──────── Teks yang Ditampilkan ────────

Di waktu yang akan datang, peran sektor pertanian dalam pengertian agribisnis
menjadi semakin besar. Perubahan cara pandang di atas mempunyai konsekuensi
bahwa pertanian bukan sebagai way of life atau gaya hidup.
Pertanian merupakan bagian dari kegiatan bisnis besar yang mempunyai prospek
yang baik. Pertanian merupakan kegiatan produktif menghasilkan produk pangan
dan serat dengan memanfaatkan sumber daya pertanian seperti tanah, air, hara tanah,
sinar matahari, dan lain-lain.
-
Aksiologi (Kesimpulan Yang
Didapatkan)
Pengertian agribisnis yang paling banyak dijadikan acuan selama ini adalah
pengertian agribisnis yang dikemukakan oleh John Davis dan Ray Goldberg (Davis
and Goldberg, 1957). Menurut Davis dan Golberg (1957), agribisnis dipandang
bukan hanya kegiatan produksi di usahatani (on-farm), tetapi termasuk
kegiatan yang di luar usahatani (off-farm) yang terkait. Pemahaman yang
sama juga dikemukakan oleh Downey and Erickson (1989), Downey and Trocke
(1981), bahwa agribisnis meliputi kegiatan di usahatani dan di luar usahatani
yang terkait dalam pengadaan input pertanian, pengolahan hasil dan pemasaran
hasil.
Paradigma
Agribisnis yang Keliru
Asumsi utama
paradigma agribisnis bahwa semua tujuan aktivitas pertanian kita adalah profit
oriented sangat menyesatkan. Masih sangat banyak petani kita yang hidup secara
subsisten, dengan mengkonsumsi komoditi pertanian hasil produksi mereka
sendiri. Mereka adalah petani-petani yang luas tanah dan sawahnya sangat kecil,
atau buruh tani yang mendapat upah berupa pangan, seperti padi, jagung, ataupun
ketela. Mencari keuntungan adalah wajar dalam usaha pertanian, namun hal itu
tidak dapat dijadikan orientasi dalam setiap kegiatan usaha para petani.
Petani kita
pada umumnya lebih mengedepankan orientasi sosial-kemasyarakatan, yang
diwujudkan dengan tradisi gotong royong (sambatan/kerigan) dalam kegiatan
mereka. Seperti di awal tulisan, bertani bukan saja aktivitas ekonomi,
melainkan sudah menjadi budaya hidup yang sarat dengan nilai-nilai
sosial-budaya masyarakat lokal. Sehingga perencanaan terhadap perubahan
kegiatan pertanian harus pula mempertimbangkan konsep dan dampak perubahan
sosial-budaya yang akan terjadi.

──────── Daftar yang Disediakan ────────

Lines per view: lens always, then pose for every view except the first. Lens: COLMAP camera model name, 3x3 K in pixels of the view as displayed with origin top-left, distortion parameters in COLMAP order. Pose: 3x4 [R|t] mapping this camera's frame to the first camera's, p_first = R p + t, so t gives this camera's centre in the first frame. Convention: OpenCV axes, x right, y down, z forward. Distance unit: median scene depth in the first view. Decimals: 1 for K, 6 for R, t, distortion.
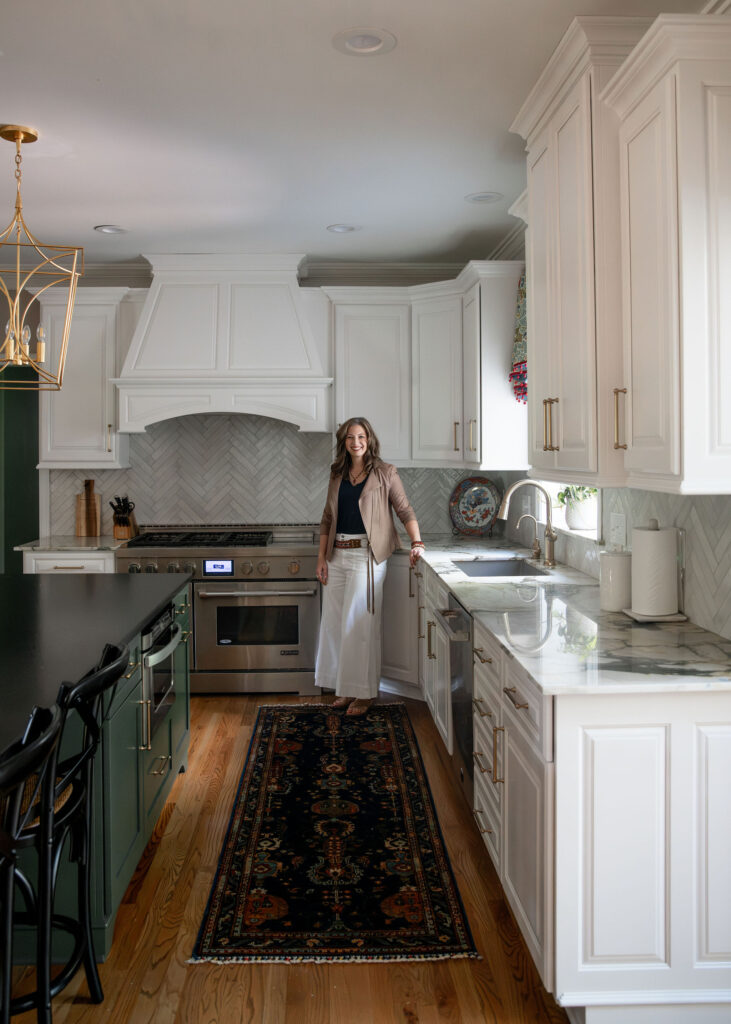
lens RADIAL K [[855.9, 0, 361.1], [0, 855.9, 459.5], [0, 0, 1]] dist [-0.010432, 0.004801]
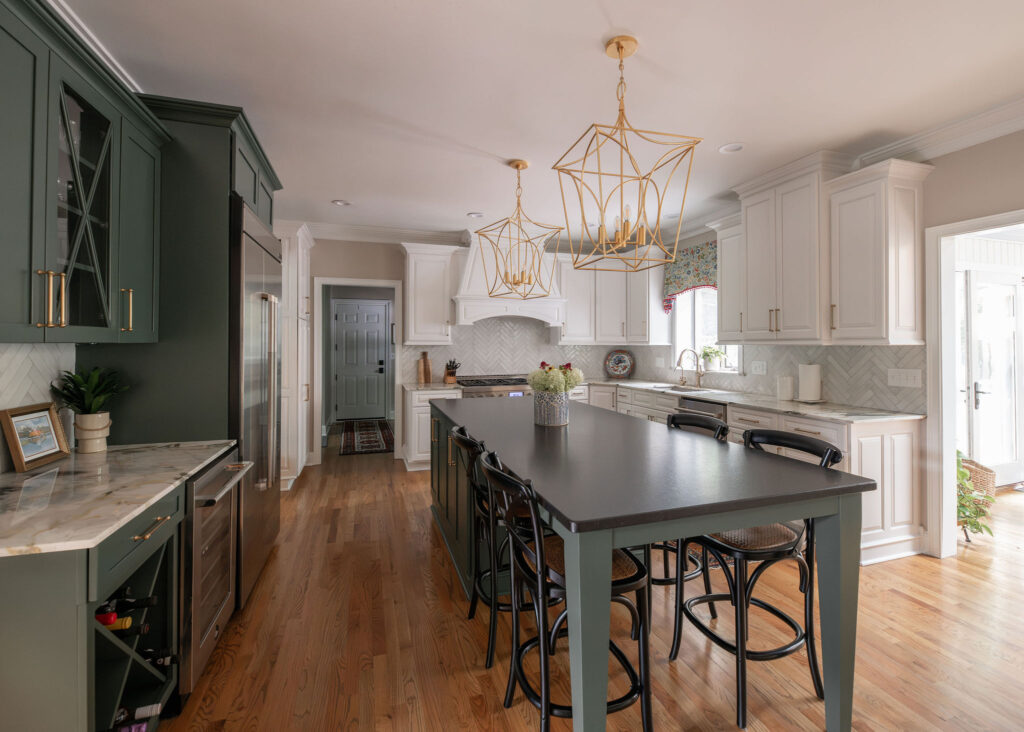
lens RADIAL K [[470.6, 0, 530.2], [0, 470.6, 347.7], [0, 0, 1]] dist [-0.000151, 0.000184]
pose [[0.955388, 0.000961, 0.295351, -0.419800], [0.000663, 0.999985, -0.005396, 0.022007], [-0.295352, 0.005351, 0.955373, -0.015756]]
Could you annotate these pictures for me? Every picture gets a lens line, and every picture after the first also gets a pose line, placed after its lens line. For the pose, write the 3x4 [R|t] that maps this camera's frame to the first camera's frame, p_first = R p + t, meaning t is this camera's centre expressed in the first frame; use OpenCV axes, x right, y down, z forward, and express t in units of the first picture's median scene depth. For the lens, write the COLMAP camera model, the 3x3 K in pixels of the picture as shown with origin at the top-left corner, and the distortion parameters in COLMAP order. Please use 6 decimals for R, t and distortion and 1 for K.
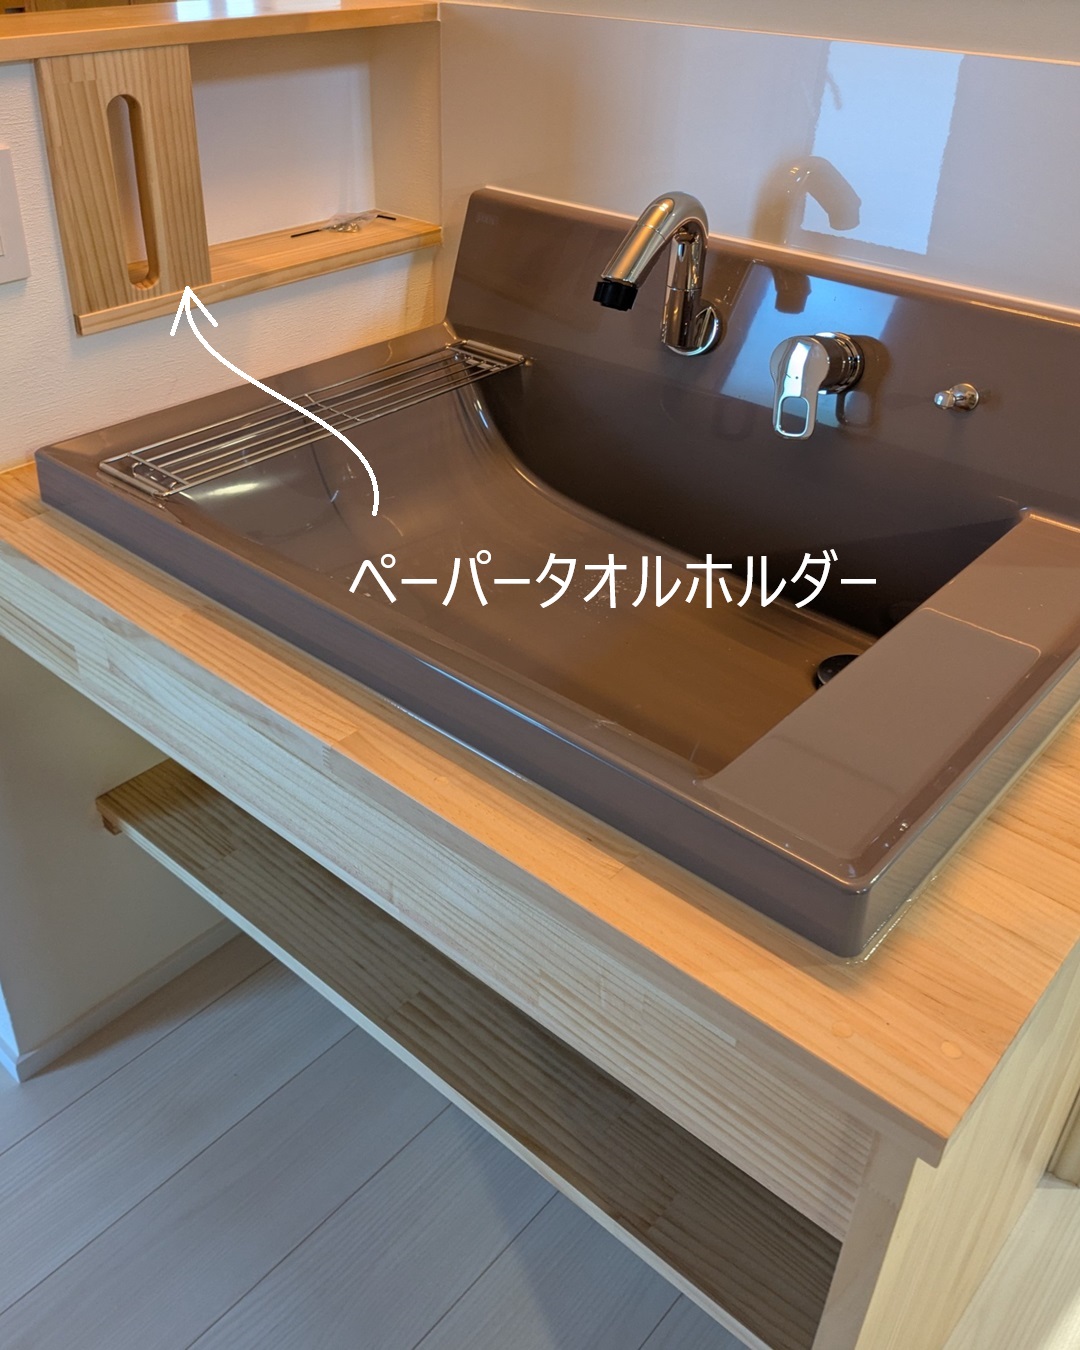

────────

▶ Perintah Tugas 1: Dalam teks tentang agribisnis, siapa yang mengemukakan pengertian agribisnis yang paling banyak dijadikan acuan selama ini?
▶ Perintah Tugas 2: Gantikan "pixels" dengan "piksel" pada daftar, mulai dari awal daftar hingga baris yang memuat "0.005351, 0.955373, -0.015756]]", baris tersebut ikut disertakan. Tuliskan kembali hanya baris-baris itu tanpa perubahan lain dan tanpa menyertakan gambar.

▶ Penyelesaian Lengkap 1: John Davis dan Ray Goldberg (1957).

▶ Penyelesaian Lengkap 2:
Lines per view: lens always, then pose for every view except the first. Lens: COLMAP camera model name, 3x3 K in piksel of the view as displayed with origin top-left, distortion parameters in COLMAP order. Pose: 3x4 [R|t] mapping this camera's frame to the first camera's, p_first = R p + t, so t gives this camera's centre in the first frame. Convention: OpenCV axes, x right, y down, z forward. Distance unit: median scene depth in the first view. Decimals: 1 for K, 6 for R, t, distortion.
lens RADIAL K [[855.9, 0, 361.1], [0, 855.9, 459.5], [0, 0, 1]] dist [-0.010432, 0.004801]
lens RADIAL K [[470.6, 0, 530.2], [0, 470.6, 347.7], [0, 0, 1]] dist [-0.000151, 0.000184]
pose [[0.955388, 0.000961, 0.295351, -0.419800], [0.000663, 0.999985, -0.005396, 0.022007], [-0.295352, 0.005351, 0.955373, -0.015756]]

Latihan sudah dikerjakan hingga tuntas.